'''

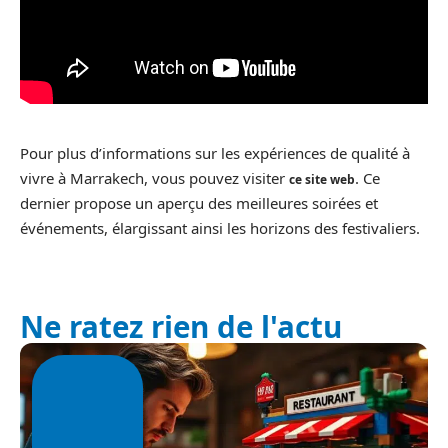
Pour plus d’informations sur les expériences de qualité à
vivre à Marrakech, vous pouvez visiter
. Ce
ce site web
dernier propose un aperçu des meilleures soirées et
événements, élargissant ainsi les horizons des festivaliers.
Ne ratez rien de l'actu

'''

ABOUT THIS EXERCISE: Transcribe each entry above character for character, omitting pictures.

EXERCISE OUTPUT:
Pour plus d’informations sur les expériences de qualité à
vivre à Marrakech, vous pouvez visiter
. Ce
ce site web
dernier propose un aperçu des meilleures soirées et
événements, élargissant ainsi les horizons des festivaliers.
Ne ratez rien de l'actu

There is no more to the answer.